▶ [Text passage]:
______
Abstract
Several experiments have shown that the plan of making an eye movement affects visual processing. Under certain conditions briefly flashed stimuli are mislocalized towards the saccade target (Ross et al 1997, Kaiser and Lappe 2004). The physiological mechanism that causes the percept of a ‘compressed’ visual space is not known, but perisaccadic remapping has been suggested as one possible candidate.
Based on a previous model (Hamker 2005), we have developed a quantitative model of perisaccadic perception to evaluate if the phenomenon of ‘compression’ is linked to attention. We assume a spatially selective corollary discharge signal. It is directed towards the saccade target in cortical space and increases the gain of cells in extrastriate areas, e.g. MT and V4. Such a spatial gradient is often found in cell recordings and typically referred to as attention related.
Based on these assumptions, the model reproduces the temporal course and the 1D spatial pattern of mislocalization as measured by Morrone et al (1997) and the 2D mislocalization data of Kaiser & Lappe (2004). It further inherently predicts RF dynamics. For the selected parameters we observe a perisaccadic shrinkage and shift of RFs towards the saccade target similar as reported for V4 (Tolias et al 2004). This prediction has been experimentally verified in a discrimination task in which objects and flankers were presented at the saccade target.
Concluding, our results predict that perisaccadic spatial attention and the phenomenon of a ‘compressed’ visual space, both originate from the same oculomotor feedback signal.
______
▶ [Data extract]:

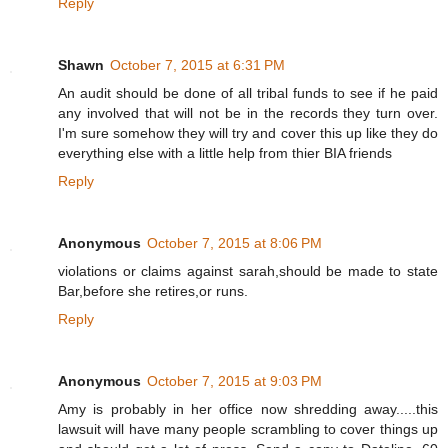
Reply
Shawn
October 7, 2015 at 6:31 PM
An audit should be done of all tribal funds to see if he paid
any involved that will not be in the records they turn over.
I'm sure somehow they will try and cover this up like they do
everything else with a little help from thier BIA friends
Reply
Anonymous
October 7, 2015 at 8:06 PM
violations or claims against sarah,should be made to state
Bar,before she retires,or runs.
Reply
Anonymous
October 7, 2015 at 9:03 PM
Amy is probably in her office now shredding away.....this
lawsuit will have many people scrambling to cover things up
______
▶ [Apply what you read]:
[A] Decide whether each statement agrees with the abstract above. Answer yes or no for each and quote the words from the abstract that decide it.
(i) The model assumes a corollary discharge signal directed away from the saccade target.
(ii) With the selected parameters, receptive fields shrink and shift toward the saccade target around the time of the saccade.
(iii) A discrimination task with objects and flankers at the saccade target verified the model's prediction.
[B] List every cited work in the abstract above, with author names and years as the abstract gives them. Count each work only once.

▶ [Expected outputs]:
[A]
(i) No: "It is directed towards the saccade target in cortical space"
(ii) Yes: "For the selected parameters we observe a perisaccadic shrinkage and shift of RFs towards the saccade target"
(iii) Yes: "This prediction has been experimentally verified in a discrimination task in which objects and flankers were presented at the saccade target."

[B]
Ross et al 1997
Kaiser and Lappe 2004
Hamker 2005
Morrone et al (1997)
Tolias et al 2004